Cette fois, même le chauffeur m'a entendu et il esquisse un sourire en coin. Les autres passagers commencent vraiment à se poser des questions sur mon compte. Quant à moi, je n'arrive pas à détacher mes yeux de cette chose qui plane et virevolte toujours dans la fenêtre. Je ne suis pas une experte en insectes ou autre bestioles du genre, mais je sais très bien que des papillons comme ça n'existent pas ici…nulle part ailleurs dans ce monde non plus.

Il faut que j'en aie le cœur net ; ça ne peut pas être vraiment « ce » papillon-là…

Je me lève d'un bond et j'appuie sur le bouton d'arrêt d'urgence.
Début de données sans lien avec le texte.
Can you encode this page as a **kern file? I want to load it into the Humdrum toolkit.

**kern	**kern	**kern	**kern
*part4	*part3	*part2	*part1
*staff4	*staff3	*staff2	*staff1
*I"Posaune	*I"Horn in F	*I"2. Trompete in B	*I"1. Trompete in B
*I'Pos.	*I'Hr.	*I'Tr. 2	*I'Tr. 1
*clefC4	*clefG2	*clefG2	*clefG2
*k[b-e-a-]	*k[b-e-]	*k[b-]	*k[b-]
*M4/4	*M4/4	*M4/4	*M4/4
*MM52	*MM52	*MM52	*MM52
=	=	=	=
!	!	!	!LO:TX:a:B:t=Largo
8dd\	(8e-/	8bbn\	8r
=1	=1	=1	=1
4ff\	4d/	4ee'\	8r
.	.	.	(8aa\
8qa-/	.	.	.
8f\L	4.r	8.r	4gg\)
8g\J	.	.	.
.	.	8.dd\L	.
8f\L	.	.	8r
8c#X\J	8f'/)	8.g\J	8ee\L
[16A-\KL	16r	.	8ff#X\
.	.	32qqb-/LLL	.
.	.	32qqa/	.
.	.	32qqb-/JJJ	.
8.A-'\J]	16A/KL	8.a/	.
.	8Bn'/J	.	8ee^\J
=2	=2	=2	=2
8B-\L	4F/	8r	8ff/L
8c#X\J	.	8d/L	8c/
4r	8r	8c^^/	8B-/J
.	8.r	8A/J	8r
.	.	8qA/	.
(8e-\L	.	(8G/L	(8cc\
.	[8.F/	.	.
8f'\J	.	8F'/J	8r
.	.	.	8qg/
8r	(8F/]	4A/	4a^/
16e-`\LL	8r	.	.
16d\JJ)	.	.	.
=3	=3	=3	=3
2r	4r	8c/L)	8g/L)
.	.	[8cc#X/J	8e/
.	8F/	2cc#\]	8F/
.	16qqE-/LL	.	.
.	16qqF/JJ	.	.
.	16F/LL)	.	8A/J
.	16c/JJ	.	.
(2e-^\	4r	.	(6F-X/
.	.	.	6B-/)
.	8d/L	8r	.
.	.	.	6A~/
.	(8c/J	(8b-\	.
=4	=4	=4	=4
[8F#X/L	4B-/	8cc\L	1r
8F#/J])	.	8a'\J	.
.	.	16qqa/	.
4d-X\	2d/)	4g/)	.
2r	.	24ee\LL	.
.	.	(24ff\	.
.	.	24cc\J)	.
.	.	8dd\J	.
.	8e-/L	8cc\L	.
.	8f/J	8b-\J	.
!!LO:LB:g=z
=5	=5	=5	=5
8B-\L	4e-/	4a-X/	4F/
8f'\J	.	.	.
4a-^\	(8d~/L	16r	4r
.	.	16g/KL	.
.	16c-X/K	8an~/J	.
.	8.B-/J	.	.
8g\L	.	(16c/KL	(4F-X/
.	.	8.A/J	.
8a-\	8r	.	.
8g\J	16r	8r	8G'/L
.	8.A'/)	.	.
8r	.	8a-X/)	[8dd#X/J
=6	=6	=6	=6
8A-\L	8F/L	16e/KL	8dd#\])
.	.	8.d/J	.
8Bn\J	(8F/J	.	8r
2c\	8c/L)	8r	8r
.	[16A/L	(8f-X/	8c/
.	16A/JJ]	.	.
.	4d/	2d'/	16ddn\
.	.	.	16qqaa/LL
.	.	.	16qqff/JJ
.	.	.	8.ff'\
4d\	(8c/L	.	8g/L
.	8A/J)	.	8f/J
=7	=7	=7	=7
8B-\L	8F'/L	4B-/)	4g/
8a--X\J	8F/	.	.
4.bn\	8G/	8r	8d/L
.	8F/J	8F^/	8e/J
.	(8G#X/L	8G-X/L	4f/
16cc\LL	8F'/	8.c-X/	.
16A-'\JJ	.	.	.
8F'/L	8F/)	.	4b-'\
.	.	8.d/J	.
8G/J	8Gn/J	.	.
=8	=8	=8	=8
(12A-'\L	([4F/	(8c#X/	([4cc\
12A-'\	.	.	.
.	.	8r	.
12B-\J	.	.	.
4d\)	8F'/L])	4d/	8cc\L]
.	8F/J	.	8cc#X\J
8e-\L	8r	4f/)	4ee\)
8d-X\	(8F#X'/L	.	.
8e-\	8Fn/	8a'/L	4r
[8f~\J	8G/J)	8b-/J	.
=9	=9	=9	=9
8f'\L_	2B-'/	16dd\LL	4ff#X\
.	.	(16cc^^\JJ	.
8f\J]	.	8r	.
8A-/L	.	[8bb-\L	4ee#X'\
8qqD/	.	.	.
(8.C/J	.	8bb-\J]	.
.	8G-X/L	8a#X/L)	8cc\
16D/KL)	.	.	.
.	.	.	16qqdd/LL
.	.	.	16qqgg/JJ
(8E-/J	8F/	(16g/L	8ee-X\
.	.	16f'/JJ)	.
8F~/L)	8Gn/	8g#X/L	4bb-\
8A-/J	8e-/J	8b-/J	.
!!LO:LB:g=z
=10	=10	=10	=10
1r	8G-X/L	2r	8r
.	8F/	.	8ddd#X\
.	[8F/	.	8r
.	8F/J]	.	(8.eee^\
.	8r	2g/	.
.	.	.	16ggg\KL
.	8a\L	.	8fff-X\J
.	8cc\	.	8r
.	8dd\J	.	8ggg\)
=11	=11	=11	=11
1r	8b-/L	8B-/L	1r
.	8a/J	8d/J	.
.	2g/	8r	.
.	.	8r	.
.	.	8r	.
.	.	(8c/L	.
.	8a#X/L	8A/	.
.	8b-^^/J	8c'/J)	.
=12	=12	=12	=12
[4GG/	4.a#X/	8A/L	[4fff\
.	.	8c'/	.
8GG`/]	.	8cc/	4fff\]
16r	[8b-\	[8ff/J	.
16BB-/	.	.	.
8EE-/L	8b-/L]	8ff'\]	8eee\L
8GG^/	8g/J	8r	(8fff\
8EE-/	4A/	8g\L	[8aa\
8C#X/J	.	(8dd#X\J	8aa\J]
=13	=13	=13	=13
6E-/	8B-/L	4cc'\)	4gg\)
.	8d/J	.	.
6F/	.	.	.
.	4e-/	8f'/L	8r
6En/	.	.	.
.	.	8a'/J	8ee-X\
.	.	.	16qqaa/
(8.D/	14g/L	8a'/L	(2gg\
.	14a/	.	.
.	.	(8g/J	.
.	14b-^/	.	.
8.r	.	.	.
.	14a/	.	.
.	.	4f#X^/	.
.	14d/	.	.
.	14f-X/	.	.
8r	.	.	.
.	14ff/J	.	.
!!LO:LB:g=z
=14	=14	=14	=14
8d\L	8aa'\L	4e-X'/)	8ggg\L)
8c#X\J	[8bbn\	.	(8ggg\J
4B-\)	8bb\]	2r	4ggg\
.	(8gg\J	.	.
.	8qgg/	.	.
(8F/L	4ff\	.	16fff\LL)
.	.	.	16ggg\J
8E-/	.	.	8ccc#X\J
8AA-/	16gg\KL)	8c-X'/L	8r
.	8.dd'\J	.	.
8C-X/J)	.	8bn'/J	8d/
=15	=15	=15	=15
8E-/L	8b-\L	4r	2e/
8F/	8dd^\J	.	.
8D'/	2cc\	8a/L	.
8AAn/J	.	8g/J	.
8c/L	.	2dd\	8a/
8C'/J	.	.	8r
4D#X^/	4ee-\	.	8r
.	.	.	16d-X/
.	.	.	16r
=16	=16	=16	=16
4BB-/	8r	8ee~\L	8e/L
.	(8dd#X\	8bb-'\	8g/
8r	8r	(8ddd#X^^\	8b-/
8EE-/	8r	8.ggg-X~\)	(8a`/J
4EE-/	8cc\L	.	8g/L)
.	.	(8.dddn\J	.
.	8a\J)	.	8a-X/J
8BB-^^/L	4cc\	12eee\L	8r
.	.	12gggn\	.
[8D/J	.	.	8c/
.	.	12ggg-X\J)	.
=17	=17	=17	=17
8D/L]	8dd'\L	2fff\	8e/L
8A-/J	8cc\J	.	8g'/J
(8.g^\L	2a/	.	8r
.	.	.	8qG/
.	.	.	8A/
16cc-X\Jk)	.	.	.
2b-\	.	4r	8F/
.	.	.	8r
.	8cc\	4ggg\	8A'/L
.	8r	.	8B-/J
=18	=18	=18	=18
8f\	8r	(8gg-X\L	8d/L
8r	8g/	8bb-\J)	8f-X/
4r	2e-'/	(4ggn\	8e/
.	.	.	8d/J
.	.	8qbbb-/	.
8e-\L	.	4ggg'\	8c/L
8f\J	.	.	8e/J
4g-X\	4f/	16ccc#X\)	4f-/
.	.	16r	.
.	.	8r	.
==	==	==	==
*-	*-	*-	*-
Le chauffeur écrase son pied sur le frein et tout le monde est secoué par l'arrêt soudain. Moi, je trébuche avec mes livres, mais je ne prends pas plus de deux secondes à me remettre sur pied et bondir dans la portière.

« Ouvrez ! Ouvrez tout de suite ! »

Les autres me lancent des insultes tandis que le chauffeur ouvre la portière en lâchant :

« C'est maintenant que tu te décides à descendre ? Il était à peu près temps. »

Personne ne comprend le sens de ses paroles. Moi non plus d'ailleurs.

Le papillon fait alors demi tour et remonte la Main en sens inverse. Je ne sais pas quelle folie me pousse à faire ça, peut-être cette gamine qui dort encore en moi, mais je me jette hors du bus et me lance à sa poursuite. Je ne me préoccupe pas du chauffeur qui se remet en route en riant ni des autres passagers qui me regardent d'un drôle d'air par les fenêtres, à la fois questionneurs et mystifiés par mon comportement bizarre.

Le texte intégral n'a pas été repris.